Hawkwind - "Paradox" (1974)

Time for another trip in the time machine, folks. Jump aboard the Starship Boobyprize, and away we go-o-o-o-o!!!!

I can't be very specific about dates and times in this case; just a general period of my life which the track evokes.

The house in which I was born and brought up was on the edge of the Penygraig estate, the edge which looks out over the Cheshire Plain (and which, at that time, also overlooked part of Brymbo Steelworks).

Unfortunately, I have no remotely usable photographs of the view eastwards from my bedroom window - the inevitable consequence of only having a Kodak Pocket Instamatic to take pictures with at that time - but the vista was, shall we say, extensive, covering from the western outskirts of Chester and over towards the Mersey beyond Stanlow oil refinery all the way down to the eastern parts of Wrexham and right out to the mid-Cheshire ridge and Beeston Hill.

But if it was interesting by day, by night it was little less than spectacular, as the knotted lights of Chester and Wrexham and the roads connecting them and other places out to Farndon, Tarvin and beyond created a spider-web of yellow, white and green dots. This would be dismissed as 'light pollution' nowadays and people would argue that "something ought be done about it", but to me it provided the opportunity to get a sense of scale and distance, especially with the large expanse of sky above it with stars which were, for all the artificiality below, still clearly visible.

It's the one thing I really miss about living in that house, where all I have had as a 'view' these past thirty years comprises the fronts and backs of other people's houses and a sky blotted out almost completely by street lighting.

It was last Sunday evening, when I was walking back down from my brother's house, that I paused just below the top of Dyke Street to look out that way again. And, almost unbidden, what you are about to hear (if you bother to click on it, of course) came into my head.

I've mentioned before how I 'got into' Hawkwind, and I think the first record of theirs I actually bought was the 7" single of The Psychedelic Warlords (Disappear In Smoke), which I got from my college friend Ni(c)k in about 1979. Thanks to fellow devotees amongst those who congregated around the record player in the Common Room of Yale Sixth Form College, I got to hear the whole album it came from, 1974s Hall Of The Mountain Grill.

I finally bought my copy of the album in March 1981 with the money from winning two prizes at the College Eisteddfod that month.

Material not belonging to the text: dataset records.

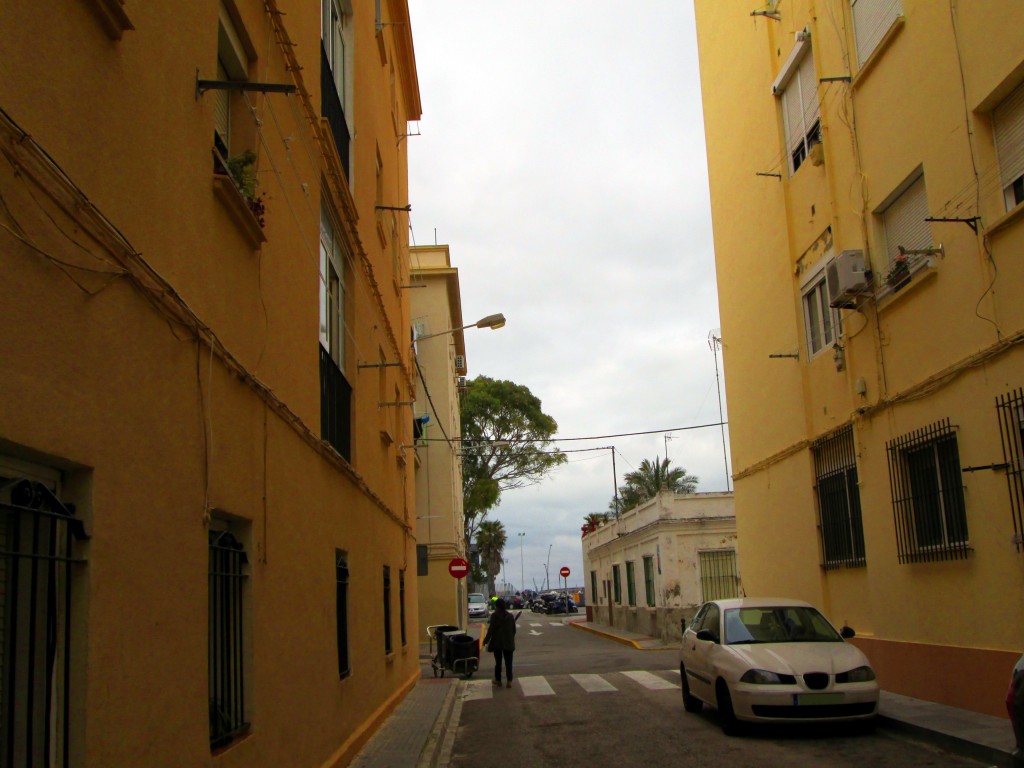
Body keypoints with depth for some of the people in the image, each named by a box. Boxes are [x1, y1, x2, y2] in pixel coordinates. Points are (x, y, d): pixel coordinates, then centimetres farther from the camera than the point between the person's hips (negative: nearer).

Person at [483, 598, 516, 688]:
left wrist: (485, 641, -3)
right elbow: (514, 630, 6)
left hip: (497, 643, -2)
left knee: (498, 662, 11)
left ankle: (498, 680, 19)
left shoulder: (494, 616, -12)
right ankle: (509, 681, 4)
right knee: (508, 663, 6)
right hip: (509, 643, 2)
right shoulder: (510, 616, 0)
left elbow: (490, 630, -13)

Here you see a picture of the lucky winners:

Newspaper photo of a group of students, some of them holding small trophies

(I'm the one second from right holding the prizes; one for English Short Story, the other for Poem in Welsh by a second-language student. In this latter category, I was assisted in my triumph by virtue of being the only entrant. When they did the engraving on the trophies afterwards, they spelled my surname wrong, too.)

But back to Hall Of The Mountain Grill. The LP came towards the end of Hawkwind's first 'Golden Age', which had perhaps peaked with the Space Ritual double live set the year before. There was plenty still left the next year, however, especially with the addition of keyboard player and violinist Simon House. House brought an almost ambient and orchestral sense to the Hawks, and this is to be heard in excelsis in the arrangements on Mountain Grill and particularly (to my mind) on the closing track, Paradox, a number which was recorded live at the Edmonton Sundown and also featured (in edited and remixed form) as a B-side in France and Germany.

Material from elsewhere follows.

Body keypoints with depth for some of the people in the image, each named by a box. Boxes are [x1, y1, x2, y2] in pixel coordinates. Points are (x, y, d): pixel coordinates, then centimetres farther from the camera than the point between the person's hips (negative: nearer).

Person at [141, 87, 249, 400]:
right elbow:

Already-familiar elements are still there: the brain-skewer guitar riffs, the amphetamine-fuelled bass of the legendary Lemmy; but the contribution of House, the Mellotron on strings setting for example, give the piece a density and depth of texture which was far more coherent and disciplined than people had been used to hearing from them.

The whole effect is of a sort of soaring, slightly melancholic feel which creates the feelings which can still be engendered in me by the sight of a clear night sky and the tracery of lights across the plain below, just as I saw them from my bedroom window all those years ago.